Saturday, August 29, 2009

Jesus and the New Evangelicals


Modern evangelicalism is drinking deeply from the waters of postmodern and contemporary sensibilities. And depending on who you read, that is a good thing, or the one thing that will eventually destroy the movement. It is possible to understand the current postmodern culture well and address it through the lens of traditional Christian faith, or you can use the culture as a template for reimagining the Christian faith. Many in the emergent movement, and some in the seeker-sensitive movement are doing the latter, and it doesn't please John MacArthur.

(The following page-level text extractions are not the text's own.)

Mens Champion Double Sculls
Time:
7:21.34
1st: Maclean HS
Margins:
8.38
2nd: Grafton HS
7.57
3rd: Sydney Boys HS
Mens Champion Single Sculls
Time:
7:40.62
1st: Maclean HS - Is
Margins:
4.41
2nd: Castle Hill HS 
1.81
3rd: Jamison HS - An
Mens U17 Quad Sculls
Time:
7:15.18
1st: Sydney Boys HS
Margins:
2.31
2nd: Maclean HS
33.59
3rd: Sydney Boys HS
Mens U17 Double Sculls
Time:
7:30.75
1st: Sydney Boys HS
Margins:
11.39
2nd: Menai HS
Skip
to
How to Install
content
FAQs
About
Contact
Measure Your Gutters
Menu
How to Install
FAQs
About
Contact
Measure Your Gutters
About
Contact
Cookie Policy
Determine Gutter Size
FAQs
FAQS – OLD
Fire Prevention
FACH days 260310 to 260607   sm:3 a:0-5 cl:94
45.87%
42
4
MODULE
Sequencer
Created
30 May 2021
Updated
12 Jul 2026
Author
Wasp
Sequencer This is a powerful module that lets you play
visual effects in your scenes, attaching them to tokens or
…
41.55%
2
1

The Jesus You Can't Ignore begins strong. In his introduction, MacArtuhr outlines the pressing reasons for writing the book. The more he encounters and reads the new evangelicals, the more he worries they are giving up on the central and defining components of the faith for irenic encounters with those who disagree deeply with Christian faith. His introduction to the book centers on the leading thinkers of the emergent movement and the recently published, Evangelical Manifesto. MacArthur argues that both strains of modern evangelicalism are soft on everything that matters and strong on ideas that are dangerous to the faith.


The rest of the book extends his thesis through the life of Christ. Jesus wasn't "nice" the way many construe niceness today. He confronted, even instigated arguments with, false teachers believing and teaching that false doctrine was dangerous to the human soul. Even when the encounters resulted in repentance and belief, Jesus was never less than straightforward about the truth of the Gospel (e.g. his encounter with Nicodemus). Where writers like McLaren and Campolo seek for dialogue with other faiths, glossing over the distinctives of the Christian faith, MacArthur argues that they could not be further from the example of Christ.

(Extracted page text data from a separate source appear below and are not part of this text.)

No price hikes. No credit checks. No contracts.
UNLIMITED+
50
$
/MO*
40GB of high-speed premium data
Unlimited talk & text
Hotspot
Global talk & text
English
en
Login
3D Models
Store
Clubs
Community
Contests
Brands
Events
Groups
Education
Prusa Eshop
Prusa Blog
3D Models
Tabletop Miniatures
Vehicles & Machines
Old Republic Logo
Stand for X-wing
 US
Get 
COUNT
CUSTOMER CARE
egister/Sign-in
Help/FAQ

The strength of the book lies in MacArthur's overwhelming biblical evidence for his point. Chapter after chapter, he outlines and does the exegesis necessary to describe several scenes from Jesus' life and how he encountered false teaching. From the obvious encounters to the Sermon on the Mount, the book is loaded with biblical evidence. In fact, the evidence is so overwhelming, I think it puts to bed the soft-headed emergent idea that Jesus was first of all nice to others and never confronted them with the truth. If they want that idea to be taken seriously, they need to engage with the scenes portrayed and explained in this book.


The weakness of the book was that MacArthur didn't, to my taste, engage the emergent authors directly. Early on he quotes them a few times, but after the second chapter, they are non-existent. The premise of every chapter is aimed directly at refuting what he sets up early, but I think the book would have a greater impact if he kept up with the citations.

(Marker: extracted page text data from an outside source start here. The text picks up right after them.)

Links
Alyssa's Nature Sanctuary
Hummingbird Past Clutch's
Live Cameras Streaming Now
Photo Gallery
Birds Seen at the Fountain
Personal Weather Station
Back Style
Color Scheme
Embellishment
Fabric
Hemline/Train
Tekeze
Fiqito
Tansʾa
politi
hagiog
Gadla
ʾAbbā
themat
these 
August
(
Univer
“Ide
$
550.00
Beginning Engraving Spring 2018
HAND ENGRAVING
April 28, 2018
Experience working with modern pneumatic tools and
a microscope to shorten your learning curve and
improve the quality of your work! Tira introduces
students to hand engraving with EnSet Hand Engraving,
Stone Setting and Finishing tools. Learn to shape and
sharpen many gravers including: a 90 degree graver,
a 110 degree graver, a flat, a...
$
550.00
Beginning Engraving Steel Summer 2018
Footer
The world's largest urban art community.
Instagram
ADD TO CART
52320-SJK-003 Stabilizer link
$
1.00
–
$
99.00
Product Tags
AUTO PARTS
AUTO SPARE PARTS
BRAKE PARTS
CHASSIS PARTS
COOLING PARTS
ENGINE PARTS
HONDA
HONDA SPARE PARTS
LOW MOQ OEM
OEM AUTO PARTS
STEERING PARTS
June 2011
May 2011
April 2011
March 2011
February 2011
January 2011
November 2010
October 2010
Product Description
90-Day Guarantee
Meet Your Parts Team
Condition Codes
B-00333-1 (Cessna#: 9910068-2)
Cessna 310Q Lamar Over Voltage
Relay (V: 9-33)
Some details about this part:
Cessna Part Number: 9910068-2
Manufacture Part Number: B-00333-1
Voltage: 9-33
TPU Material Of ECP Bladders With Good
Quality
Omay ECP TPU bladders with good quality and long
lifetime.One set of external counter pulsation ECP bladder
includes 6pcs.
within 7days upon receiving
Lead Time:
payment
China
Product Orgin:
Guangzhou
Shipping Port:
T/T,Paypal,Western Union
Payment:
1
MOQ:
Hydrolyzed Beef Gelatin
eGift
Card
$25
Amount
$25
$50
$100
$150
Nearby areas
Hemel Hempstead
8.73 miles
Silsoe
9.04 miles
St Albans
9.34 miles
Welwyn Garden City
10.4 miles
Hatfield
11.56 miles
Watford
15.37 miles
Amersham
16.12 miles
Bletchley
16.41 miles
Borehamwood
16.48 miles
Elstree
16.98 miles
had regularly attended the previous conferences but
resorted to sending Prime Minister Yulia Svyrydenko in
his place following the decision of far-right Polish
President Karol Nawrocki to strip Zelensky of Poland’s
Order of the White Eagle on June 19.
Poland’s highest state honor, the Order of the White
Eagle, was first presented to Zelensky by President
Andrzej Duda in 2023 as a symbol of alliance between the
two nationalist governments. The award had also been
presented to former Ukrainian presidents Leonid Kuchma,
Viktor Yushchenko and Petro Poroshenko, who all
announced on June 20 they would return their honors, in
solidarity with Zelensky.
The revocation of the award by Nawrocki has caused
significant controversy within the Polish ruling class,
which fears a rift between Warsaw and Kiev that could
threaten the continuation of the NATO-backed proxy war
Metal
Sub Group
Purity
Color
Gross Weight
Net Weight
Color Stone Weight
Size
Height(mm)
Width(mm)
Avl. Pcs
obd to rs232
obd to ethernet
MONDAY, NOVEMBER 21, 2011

Overall, this is a great book directed at one of the defining issues in evangelical theology today: will postmodern philosophy define our theology as well as our culture? MacArthur's answer is basically, "God forbid!" and he backs it up well.

2 comments:

Steve said...

Hey Phil-

Reminds me of this article http://blog.christianitytoday.com/outofur/archives/2009/07/ministry_lesson.html where a Muslim engaged in interfaith dialogue encourages Christian pastors to be more Christian! Ironic that some emergent voices are telling us the opposite!

Phil Steiger said...

I had heard that, but didn't read the article - thanks for the link. And I think it is true - those who take their religion seriously (any religion) don't put up with fuzzy religious pluralism.

It was fun to see your family vacation video. And it is amazing how your kids have grown!